Auch deutsche Staatsanleihen, die als Hort der Sicherheit gelten, wurden stärker nachgefragt. Dagegen standen ukrainische und russische Staatsanleihen unter Druck. Im Gegenzug stiegen die Risikoaufschläge, die Investoren verlangten. Die Rendite zweijähriger ukrainischer Schuldtitel stieg um 3,9 Prozentpunkte auf 16,7 Prozent. Russische Staatsanleihen mit gleicher Laufzeit rentierten mit 7,6 Prozent, das waren 0,8 Punkte mehr als am Freitag. Der Handelskonzern Metro blickt angesichts der Börsenpläne für seine russischen Großmärkte genau auf den Konflikt in der Ukraine. Die Metro beobachte fortlaufend die allgemeinen Marktbedingungen, die für jegliches Angebot günstig sein müssten, sagte ein Sprecher am Montag. „Dies beinhaltet natürlich eine kontinuierliche Bewertung der Situation in der Ukraine.“

Metro hatte angekündigt, bis zu 25 Prozent der Tochter Metro Cash & Carry Russland an die Börse bringen zu wollen. Die Erlöse von bis zu einer Milliarde Euro sollen in das Wachstum des Gesamtkonzerns gesteckt werden. Bei den Vorbereitungen hat Metro dem Sprecher zufolge „gute Fortschritte erzielt“.

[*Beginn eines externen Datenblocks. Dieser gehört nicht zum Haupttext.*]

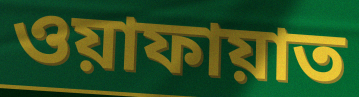
ওয়াফায়াত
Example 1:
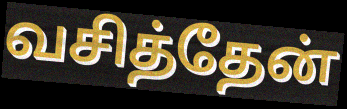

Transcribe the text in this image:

வசித்தேன்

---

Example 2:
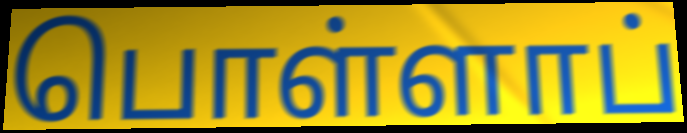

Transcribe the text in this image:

பொள்ளாப்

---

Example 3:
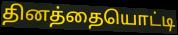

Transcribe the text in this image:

தினத்தையொட்டி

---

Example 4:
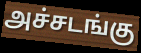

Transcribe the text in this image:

அச்சடங்கு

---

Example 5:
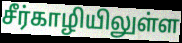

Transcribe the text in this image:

சீர்காழியிலுள்ள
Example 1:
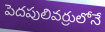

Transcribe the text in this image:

పెదపులివర్రులోనే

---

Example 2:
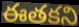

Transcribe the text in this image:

ఈతకని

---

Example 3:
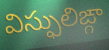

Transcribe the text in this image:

విస్ఫులిఙ్గా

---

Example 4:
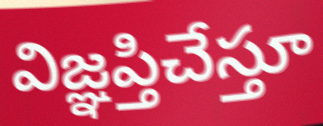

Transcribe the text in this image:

విజ్ఞప్తిచేస్తూ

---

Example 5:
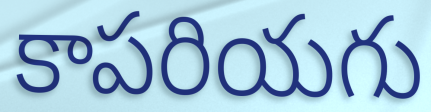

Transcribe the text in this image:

కాపరియగు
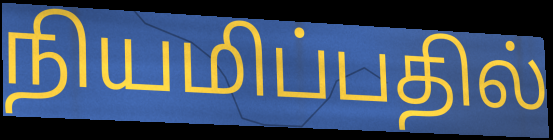
நியமிப்பதில்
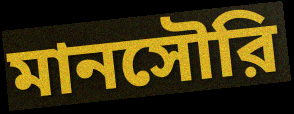
মানসৌরি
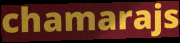
chamarajs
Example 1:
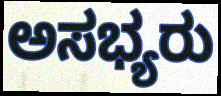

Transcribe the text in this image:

ಅಸಭ್ಯರು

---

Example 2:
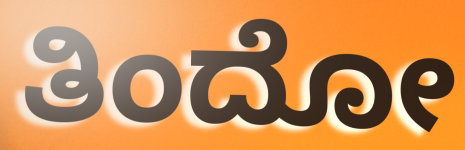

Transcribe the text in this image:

ತಿಂದೋ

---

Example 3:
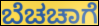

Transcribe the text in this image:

ಬೆಚಚಾಗೆ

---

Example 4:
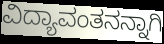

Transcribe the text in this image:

ವಿದ್ಯಾವಂತನನ್ನಾಗಿ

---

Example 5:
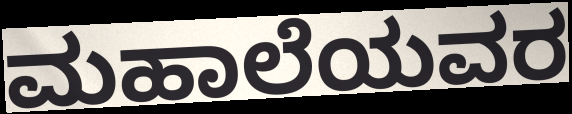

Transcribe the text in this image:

ಮಹಾಲೆಯವರ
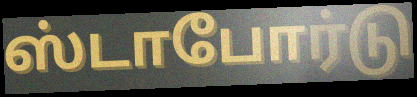
ஸ்டாபோர்டு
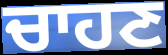
ਚਾਹਣ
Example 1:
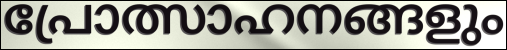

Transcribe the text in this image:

പ്രോത്സാഹനങ്ങളും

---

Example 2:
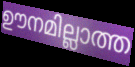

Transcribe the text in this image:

ഊനമില്ലാത്ത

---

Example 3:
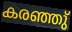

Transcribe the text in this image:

കരഞ്ഞു്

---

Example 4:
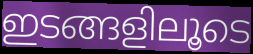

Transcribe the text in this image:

ഇടങ്ങളിലൂടെ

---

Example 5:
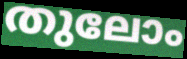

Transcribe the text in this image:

തുലോം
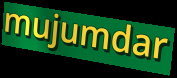
mujumdar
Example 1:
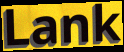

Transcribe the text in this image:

Lank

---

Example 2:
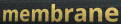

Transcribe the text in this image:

membrane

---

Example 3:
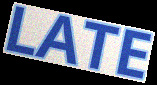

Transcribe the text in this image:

LATE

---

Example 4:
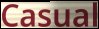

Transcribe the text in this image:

Casual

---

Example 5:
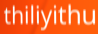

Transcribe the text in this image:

thiliyithu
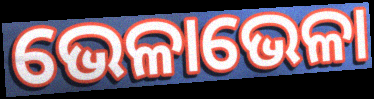
ଭେଳାଭେଳା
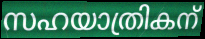
സഹയാത്രികന്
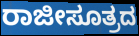
ರಾಜೀಸೂತ್ರದ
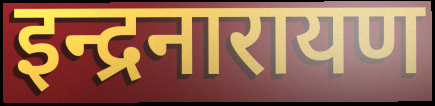
इन्द्रनारायण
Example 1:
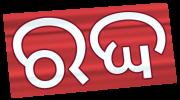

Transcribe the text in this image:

ରଦ୍ଦ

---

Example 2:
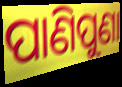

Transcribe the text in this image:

ପାଣିପୁଣା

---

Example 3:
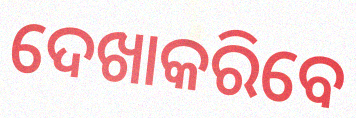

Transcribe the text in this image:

ଦେଖାକରିବେ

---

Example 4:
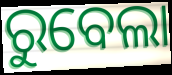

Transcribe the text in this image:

ରୁବେଲା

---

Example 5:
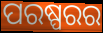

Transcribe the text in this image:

ପରଷ୍ପରର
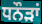
ਧਨੌੜਾਂ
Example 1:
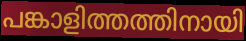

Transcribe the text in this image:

പങ്കാളിത്തത്തിനായി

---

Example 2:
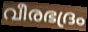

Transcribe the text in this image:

വീരഭദ്രം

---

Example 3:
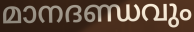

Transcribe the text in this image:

മാനദണ്ഡവും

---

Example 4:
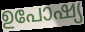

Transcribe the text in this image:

ഉപോഷ്യ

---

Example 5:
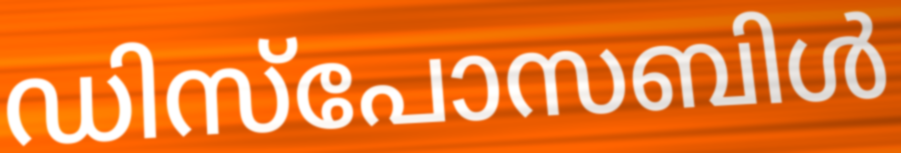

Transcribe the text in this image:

ഡിസ്പോസബിൾ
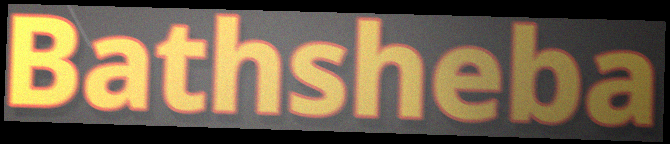
Bathsheba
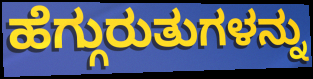
ಹೆಗ್ಗುರುತುಗಳನ್ನು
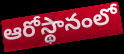
ఆరోస్థానంలో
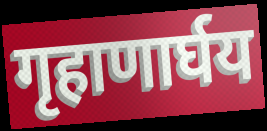
गृहाणार्घय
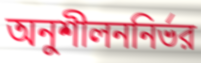
অনুশীলননির্ভর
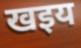
खइय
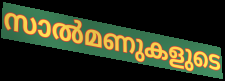
സാൽമണുകളുടെ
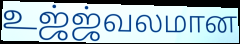
உஜ்ஜ்வலமான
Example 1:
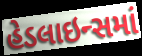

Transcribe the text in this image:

હેડલાઇન્સમાં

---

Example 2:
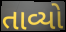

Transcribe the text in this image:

તાવ્યો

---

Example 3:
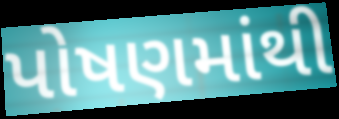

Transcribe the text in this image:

પોષણમાંથી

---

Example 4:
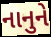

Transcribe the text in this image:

નાનુને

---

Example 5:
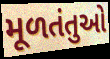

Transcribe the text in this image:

મૂળતંતુઓ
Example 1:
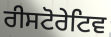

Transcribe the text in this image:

ਰੀਸਟੋਰੇਟਿਵ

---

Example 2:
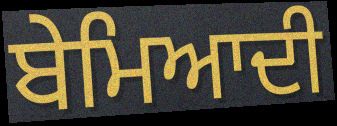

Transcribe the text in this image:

ਬੇਮਿਆਦੀ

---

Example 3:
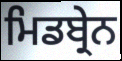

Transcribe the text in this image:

ਮਿਡਬ੍ਰੇਨ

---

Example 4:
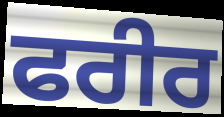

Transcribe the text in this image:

ਫਰੀਰ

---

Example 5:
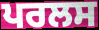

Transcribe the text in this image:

ਪਰਲਸ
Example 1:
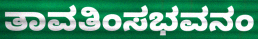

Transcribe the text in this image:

ತಾವತಿಂಸಭವನಂ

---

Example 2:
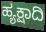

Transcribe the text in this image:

ಹ್ಯಕ್ಷಾದಿ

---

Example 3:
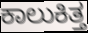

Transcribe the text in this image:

ಕಾಲುಕಿತ್ತ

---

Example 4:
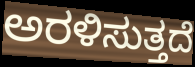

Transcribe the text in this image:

ಅರಳಿಸುತ್ತದೆ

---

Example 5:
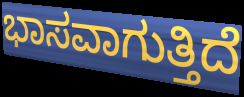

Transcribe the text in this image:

ಭಾಸವಾಗುತ್ತಿದೆ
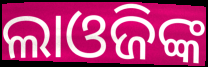
ଲାଓଜିଙ୍କ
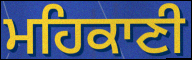
ਮਹਿਕਾਣੀ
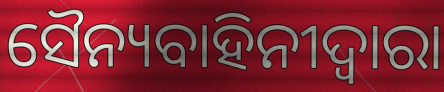
ସୈନ୍ୟବାହିନୀଦ୍ୱାରା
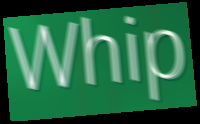
Whip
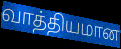
வாத்தியமான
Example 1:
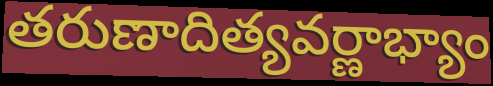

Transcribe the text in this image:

తరుణాదిత్యవర్ణాభ్యాం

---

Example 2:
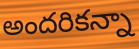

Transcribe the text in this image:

అందరికన్నా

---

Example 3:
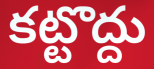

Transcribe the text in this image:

కట్టొద్దు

Negative Folgen für Russlands Wirtschaft

Russland gehe zu einem Zeitpunkt in den Konflikt, zu dem sich die Wachstumsperspektiven ohnehin strukturell verschlechtert hätten, schrieb die Unicredit -Volkswirtin Gillian Edgeworth in einem Kommentar. Angesichts des Engagements russischer Banken und anderer Unternehmen in der Ukraine seien die Folgen einer Schwächung der ukrainischen Wirtschaft für Russland nur schwer abzuschätzen. Zudem drohten Gegenmaßnahmen der internationalen Gemeinschaft in einer Zeit, in der der Bedarf für Kapitalzuflüsse aus dem Ausland wachse. So hätten die USA bereits mit einer Verringerung von Investitionen gedroht.